Sami swoi, czyli jak się skończyła kłótnia o płot
Policjanci z Bolimowa (Łódzkie) zatrzymali
operatora kombajnu, który niedaleko miejscowości Humin zablokował
pojazdem drogę, a sam przykuł się do kierownicy.
Powodem dziwnego zachowania rolnika był
konflikt z sąsiadem: pokłócili
się o źle postawiony płot.
13.08.2003 14:20
"46-letni mężczyzna postawił maszynę w taki sposób, że zablokował większość drogi. Pojazdy, które tamtędy jechały, musiały korzystać z pobocza. Prowadzone przez kilka godzin mediacje nie przyniosły skutku.

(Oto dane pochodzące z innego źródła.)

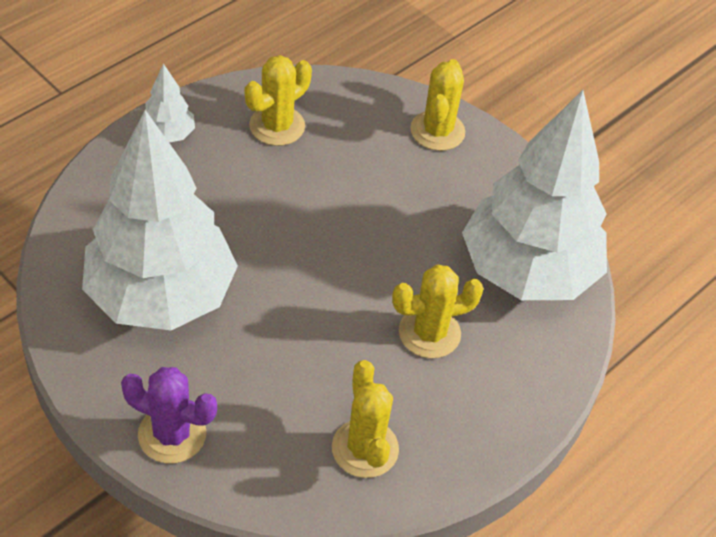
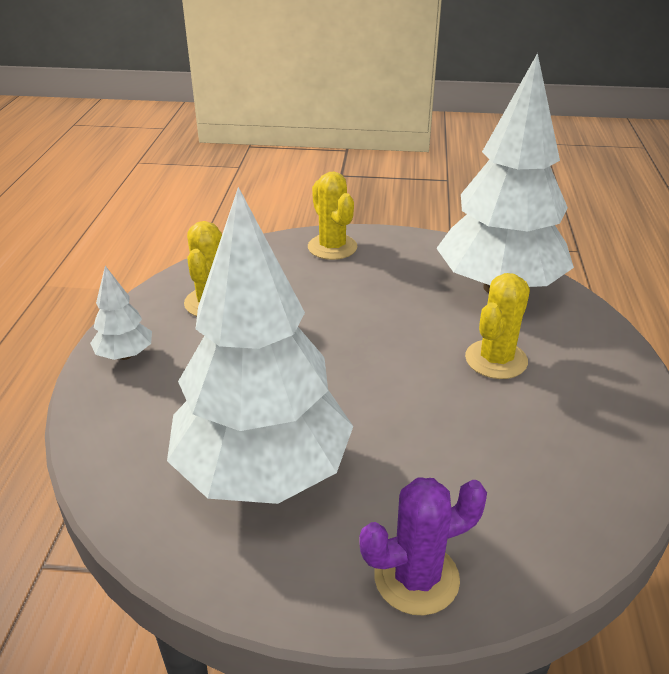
camera: 35 degrees left, 15 degrees down
(365, 448) = (569, 465): yellow cactus -> none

Mężczyzna siedzący na kombajnie nie reagował na prośby" - powiedział nadkomisarz Tomasz Klimczak z Komendy Wojewódzkiej Policji w Łodzi.
Dopiero przybyli na miejsce strażacy usunęli kombajn z drogi. "Problemy były z operatorem pojazdu, który, jak się okazało, przykuł się łańcuchem do kierownicy. Aby go uwolnić, trzeba było użyć piłki do metalu" - dodał Klimczak.
Mężczyzna został zatrzymany, grozi mu kara grzywny.